Among analysts expecting an expansion of the central bank’s loan support, many of them cited the planned enlargement of government lending linked to the BOJ’s program as a factor.
Governor Haruhiko Kuroda and his BOJ colleagues meet next week as risk appetite returns to financial markets. The yen has weakened and the Nikkei 225 Stock Average has recovered to pre-virus levels amid gradual steps in Japan and other major economies to reopen from shutdowns.
“The BOJ will probably take no easing action this time,” said economist Shinichiro Kobayashi at Mitsubishi UFJ Research & Consulting. “The BOJ has introduced a number of tools quickly and they’ll use this meeting to examine their impact.”

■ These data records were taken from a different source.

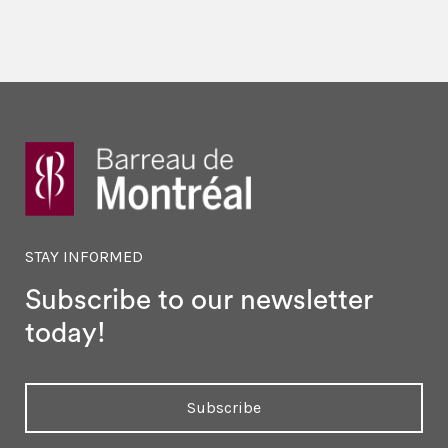
STAY INFORMED
Subscribe to our newsletter
today!
Subscribe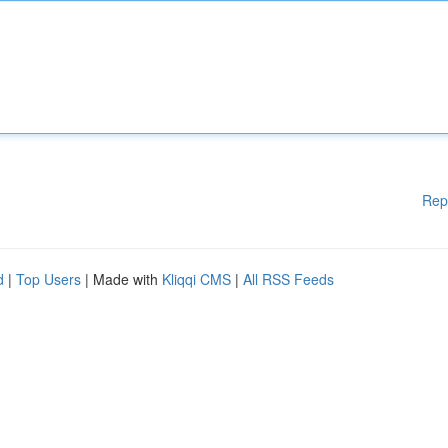
Rep
d
|
Top Users
| Made with
Kliqqi CMS
|
All RSS Feeds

Japan Doubles Down to Deliver World’s ‘Biggest’ Stimulus Package
The Japanese government and the BOJ last month issued a rare joint statement pledging cooperation to protect the economy from the virus’s fallout. Prime Minister Shinzo Abe has introduced about $2 trillion in stimulus measures and Kuroda has stressed that the BOJ will actively buy government bonds to keep yields down.
Some 54% of the BOJ watchers say the bank is essentially monetizing the country’s debt, the survey showed. Another 42% said that through the joint statement the bank had taken a step toward the outright funding of government operations.
S&P Revises Down Japan’s Sovereign Outlook After Record Stimulus
S&P Global Ratings revised down the outlook on Japan’s sovereign rating Tuesday, while keeping the rating unchanged, citing a setback in Japan’s debt stabilization process as it responds to the pandemic.